Does the road think you are alive? Are you alive?
Day after day, year after year, you have gone to Oldgate
Station. . . .’ Since then I have respected
the things called inanimate.”
And bowing slightly to the mustard-pot, the man in
the restaurant withdrew.
The Shop Of Ghosts
Nearly all the best and most precious things in the
universe you can get for a halfpenny. I make
an exception, of course, of the sun, the moon, the
earth, people, stars, thunderstorms, and such trifles.
You can get them for nothing. Also I make an
exception of another thing, which I am not allowed
to mention in this paper, and of which the lowest
price is a penny halfpenny. But the general principle
will be at once apparent. In the street behind
me, for instance, you can now get a ride on an electric
tram for a halfpenny. To be on an electric tram
is to be on a flying castle in a fairy tale.
You can get quite a large number of brightly coloured
sweets for a halfpenny. Also you can get the
chance of reading this article for a halfpenny; along,
of course, with other and irrelevant matter.
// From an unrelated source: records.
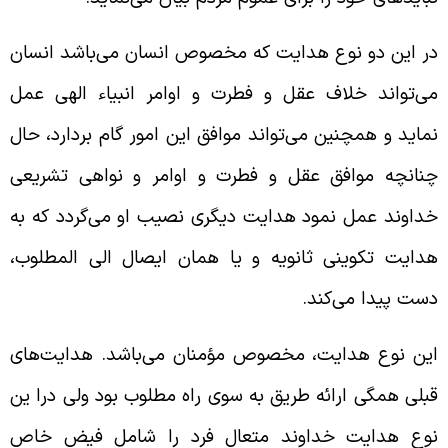
ر این دو نوع هدایت که مخصوص انسان می‌باشد انسان
ی‌تواند خلاف عقل و فطرت و اوامر انبیاء الهی عمل
ماید و همچنین می‌تواند موافق این امور گام بردارد، حال
نانچه موافق عقل و فطرت و اوامر و نواهی تشریعی
داوند عمل نمود هدایت دیگری نصیب او می‌گردد که به
دایت تکوینی ثانویه و یا همان ایصال الی المطلوب،
ست پیدا می‌کند.
ین نوع هدایت، مخصوص مؤمنان می‌باشد. هدایت‌های
بلی همگی ارائه طریق به سوی راه مطلوب بود ولی درا ین
وع هدایت خداوند متعال فرد را شامل فیض خاص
But if you want to see what a vast and bewildering
array of valuable things you can get at a halfpenny
each you should do as I was doing last night.
I was gluing my nose against the glass of a very
small and dimly lit toy shop in one of the greyest
and leanest of the streets of Battersea. But
dim as was that square of light, it was filled (as
a child once said to me) with all the colours God
ever made. Those toys of the poor were like the
children who buy them; they were all dirty; but they
were all bright. For my part, I think brightness
more important than cleanliness; since the first is
of the soul, and the second of the body. You
must excuse me; I am a democrat; I know I am out of
fashion in the modern world.
. . . . .
As I looked at that palace of pigmy wonders, at small
green omnibuses, at small blue elephants, at small
black dolls, and small red Noah’s arks, I must
have fallen into some sort of unnatural trance.
That lit shop-window became like the brilliantly lit
stage when one is watching some highly coloured comedy.
I forgot the grey houses and the grimy people behind
me as one forgets the dark galleries and the dim crowds
at a theatre. It seemed as if the little objects
behind the glass were small, not because they were
toys, but because they were objects far away.